If true, it’s absolutely unforgivable.

16 Responses to “Fortran: can’t get no leading zero”

  1. Nick Barnes Says:

    BZ?

  2. drj11 Says:

    Yeah. Tried that. NBG. Apparently that only does anything useful for input.

  3. Nick Barnes Says:

    http://www.fortran.com/fortran/F77_std/rjcnf0001-sh-13.html
    It looks as if you can prefill the output field with zeroes and then go back and write the number over it. Something like 6′0′,TL6,F6.2
    Yuck.

  4. Gareth Rees Says:

    Presumably you figured out how to do this anyway, right?

    WRITE (*,’(SP,i3.2,SS,f3.2,SP,i4.3,SS,f3.2)’) FLOOR(LAT), (LAT – FLOOR(LAT)), FLOOR(LON), (LON – FLOOR(LON))

  5. Gareth Rees Says:

    Oops: that only handles positive values of LAT and LON. So maybe something like

    WRITE (*,’(SP,i3.2,SS,f3.2,SP,i4.3,SS,f3.2)’) FLOOR(AINT(LAT)), ABS(LAT – AINT(LAT)), FLOOR(AINT(LON)), ABS((LON – AINT(LON)))

  6. Gareth Rees Says:

    No, that doesn’t work for values with modulus less than 1.

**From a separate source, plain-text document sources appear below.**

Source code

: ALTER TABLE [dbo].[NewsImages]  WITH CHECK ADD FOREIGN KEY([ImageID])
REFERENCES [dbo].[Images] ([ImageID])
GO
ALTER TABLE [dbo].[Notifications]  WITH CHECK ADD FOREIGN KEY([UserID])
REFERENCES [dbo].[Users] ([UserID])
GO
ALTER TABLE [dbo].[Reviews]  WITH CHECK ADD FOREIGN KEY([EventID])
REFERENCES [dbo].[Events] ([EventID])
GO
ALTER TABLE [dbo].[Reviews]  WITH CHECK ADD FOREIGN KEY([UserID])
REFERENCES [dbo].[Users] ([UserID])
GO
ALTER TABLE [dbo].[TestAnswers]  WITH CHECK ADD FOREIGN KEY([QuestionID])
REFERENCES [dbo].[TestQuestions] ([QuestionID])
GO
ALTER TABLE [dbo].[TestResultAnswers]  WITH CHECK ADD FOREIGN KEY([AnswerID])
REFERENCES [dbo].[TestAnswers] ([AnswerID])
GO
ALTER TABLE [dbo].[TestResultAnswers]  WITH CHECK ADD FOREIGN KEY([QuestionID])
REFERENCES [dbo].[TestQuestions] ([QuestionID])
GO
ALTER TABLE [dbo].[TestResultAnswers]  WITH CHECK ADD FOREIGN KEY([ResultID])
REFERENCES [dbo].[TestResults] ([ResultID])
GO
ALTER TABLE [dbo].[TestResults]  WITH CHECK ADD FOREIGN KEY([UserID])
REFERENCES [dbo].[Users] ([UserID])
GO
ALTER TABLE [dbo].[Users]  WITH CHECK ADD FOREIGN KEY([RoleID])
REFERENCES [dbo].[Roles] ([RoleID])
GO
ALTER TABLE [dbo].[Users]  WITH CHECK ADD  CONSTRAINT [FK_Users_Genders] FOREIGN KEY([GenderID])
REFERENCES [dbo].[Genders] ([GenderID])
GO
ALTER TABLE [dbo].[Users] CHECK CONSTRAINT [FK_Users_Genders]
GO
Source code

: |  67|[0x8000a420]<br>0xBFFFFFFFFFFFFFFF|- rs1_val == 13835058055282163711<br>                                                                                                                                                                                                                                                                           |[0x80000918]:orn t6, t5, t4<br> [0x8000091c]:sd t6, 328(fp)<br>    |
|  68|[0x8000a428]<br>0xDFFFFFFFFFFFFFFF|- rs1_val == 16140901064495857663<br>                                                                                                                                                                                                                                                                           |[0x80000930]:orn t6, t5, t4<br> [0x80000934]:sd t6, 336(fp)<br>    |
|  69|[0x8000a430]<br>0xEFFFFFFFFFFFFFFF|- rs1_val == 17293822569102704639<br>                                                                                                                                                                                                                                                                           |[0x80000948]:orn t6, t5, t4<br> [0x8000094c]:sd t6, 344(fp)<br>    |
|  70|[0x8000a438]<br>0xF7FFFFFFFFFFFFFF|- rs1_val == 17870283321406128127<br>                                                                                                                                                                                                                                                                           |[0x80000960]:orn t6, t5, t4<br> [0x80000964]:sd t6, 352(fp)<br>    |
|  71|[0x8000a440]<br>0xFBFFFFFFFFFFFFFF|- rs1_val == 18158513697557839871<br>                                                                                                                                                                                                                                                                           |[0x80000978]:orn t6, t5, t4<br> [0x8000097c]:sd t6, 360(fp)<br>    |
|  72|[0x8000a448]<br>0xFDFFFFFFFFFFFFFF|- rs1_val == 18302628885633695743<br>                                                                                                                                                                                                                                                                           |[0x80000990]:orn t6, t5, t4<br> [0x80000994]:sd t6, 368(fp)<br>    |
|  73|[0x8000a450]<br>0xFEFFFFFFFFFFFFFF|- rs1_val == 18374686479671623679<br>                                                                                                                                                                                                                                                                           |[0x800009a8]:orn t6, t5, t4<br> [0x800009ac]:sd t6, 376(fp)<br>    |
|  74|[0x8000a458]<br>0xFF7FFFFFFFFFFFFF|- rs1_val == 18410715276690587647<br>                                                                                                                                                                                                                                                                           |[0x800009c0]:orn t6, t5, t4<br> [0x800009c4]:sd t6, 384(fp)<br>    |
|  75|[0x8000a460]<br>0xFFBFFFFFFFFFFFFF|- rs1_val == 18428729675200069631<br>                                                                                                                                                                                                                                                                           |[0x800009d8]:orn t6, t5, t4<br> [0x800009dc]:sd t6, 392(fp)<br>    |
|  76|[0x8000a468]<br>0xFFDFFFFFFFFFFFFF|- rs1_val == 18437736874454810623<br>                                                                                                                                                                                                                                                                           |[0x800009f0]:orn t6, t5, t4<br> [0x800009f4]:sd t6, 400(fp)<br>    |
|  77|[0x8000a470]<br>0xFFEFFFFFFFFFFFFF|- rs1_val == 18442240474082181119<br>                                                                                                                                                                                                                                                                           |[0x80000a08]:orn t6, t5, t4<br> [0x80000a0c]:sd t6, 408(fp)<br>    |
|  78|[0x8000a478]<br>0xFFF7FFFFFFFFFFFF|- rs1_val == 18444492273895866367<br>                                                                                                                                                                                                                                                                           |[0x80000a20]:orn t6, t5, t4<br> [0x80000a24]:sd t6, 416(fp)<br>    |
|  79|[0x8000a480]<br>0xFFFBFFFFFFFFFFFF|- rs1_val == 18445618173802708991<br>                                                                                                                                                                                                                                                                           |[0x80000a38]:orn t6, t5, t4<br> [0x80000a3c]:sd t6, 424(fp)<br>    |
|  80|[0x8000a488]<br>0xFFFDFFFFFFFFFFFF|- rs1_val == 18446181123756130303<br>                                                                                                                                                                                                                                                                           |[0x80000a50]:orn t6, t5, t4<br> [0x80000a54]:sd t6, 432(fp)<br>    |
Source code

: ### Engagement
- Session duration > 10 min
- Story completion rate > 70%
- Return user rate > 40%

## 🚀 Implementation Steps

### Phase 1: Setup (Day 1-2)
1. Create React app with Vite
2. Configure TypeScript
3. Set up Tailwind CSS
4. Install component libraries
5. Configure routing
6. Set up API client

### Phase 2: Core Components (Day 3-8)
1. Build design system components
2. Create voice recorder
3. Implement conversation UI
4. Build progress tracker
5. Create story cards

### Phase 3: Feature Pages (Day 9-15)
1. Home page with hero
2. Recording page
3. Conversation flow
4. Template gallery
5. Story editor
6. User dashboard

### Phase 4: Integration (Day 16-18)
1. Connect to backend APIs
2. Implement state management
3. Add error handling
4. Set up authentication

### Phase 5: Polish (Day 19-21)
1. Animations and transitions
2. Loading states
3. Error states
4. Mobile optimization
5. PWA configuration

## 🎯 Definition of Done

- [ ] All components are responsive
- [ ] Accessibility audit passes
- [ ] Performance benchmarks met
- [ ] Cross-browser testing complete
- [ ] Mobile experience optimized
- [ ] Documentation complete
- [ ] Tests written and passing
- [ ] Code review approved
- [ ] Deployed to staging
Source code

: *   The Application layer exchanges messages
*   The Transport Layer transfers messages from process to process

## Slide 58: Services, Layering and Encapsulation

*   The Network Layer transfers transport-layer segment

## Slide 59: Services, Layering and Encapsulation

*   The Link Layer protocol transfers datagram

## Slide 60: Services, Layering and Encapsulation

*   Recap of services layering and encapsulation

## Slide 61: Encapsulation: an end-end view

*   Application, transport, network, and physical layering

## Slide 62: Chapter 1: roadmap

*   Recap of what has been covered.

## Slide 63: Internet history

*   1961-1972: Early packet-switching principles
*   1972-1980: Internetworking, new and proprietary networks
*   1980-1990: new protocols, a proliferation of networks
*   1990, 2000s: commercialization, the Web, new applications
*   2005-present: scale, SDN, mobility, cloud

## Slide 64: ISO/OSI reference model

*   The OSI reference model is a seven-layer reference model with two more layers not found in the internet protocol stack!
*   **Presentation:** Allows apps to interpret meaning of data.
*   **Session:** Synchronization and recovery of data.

    OK, I have no idea how to do this in just one WRITE statement.

  7. Gareth Rees Says:

    So how about this (X is a dummy REAL variable needed for the SIGN procedure to work):

    WRITE (*,’(SP,f3.0,TL2,SS,i2.2,f3.2,SP,f3.0,TL2,SS,i3.3,f3.2)’) &
    SIGN(X,LAT),FLOOR(ABS(LAT)),ABS(LAT-AINT(LAT)),SIGN(X,LON),FLOOR(ABS(LON)),ABS(LON-AINT(LON))

  8. Gareth Rees Says:

    Not sure that was worth forty minutes’ effort.

  9. Nick Barnes Says:

    Hmm. I posted a reply here but it doesn’t seem to have appeared. You can pre-fill the field with zeroes and then use TL to go back and write the value.

  10. drj11 Says:

    @Nick: I have recovered your comment from the spam trap.

    I still have to get the sign right and in the right place, but clearly I can do that with more TLing. Gak.

  11. drj11 Says:

    Bottom line: I didn’t miss an easy fix.

  12. Gareth Rees Says:

    When I try Nick’s recipe, it doesn’t work because the spaces generated by the F output control overwrite the zeros. For example, when I run this statement in GNU Fortran 4.4.0:

    WRITE (*,”(’000000′,TL5,f6.2)”) -45.2

    I get the output:

    0-45.20

    (Hence my recipe of 2008-08-30 at 11:37:40, which outputs the sign, integer part, and fractional part in separate controls.)

  13. Gareth Rees Says:

    No, that wasn’t what I meant to write. I meant that the sign goes in the wrong place.

    Not my day today.

  14. Rich Says:

    Ugly but easy:

    program spike
    character title*16
    double precision t

    t=3.1415926535

    write(title(1:8),’(f8.2)’) t
    write(title(1:5),’(i5.5)’) nint(t)
    write(*,*) title
    end

    • Oliver A Says:

      Shorter, does the (same) trick in one line:

      t = 3.14159
      write(*,’(F8.2,TL8,I5.5)’) t, nint(t)

      Oliver

      • drj11 Says:

        Funny. But don’t, whatever you do, try it with 2.718. NINT indeed.

        And I’m not just being snarky, this is a genuine problem. I’m not a Fortran expert and I do not know what the correct coercion is.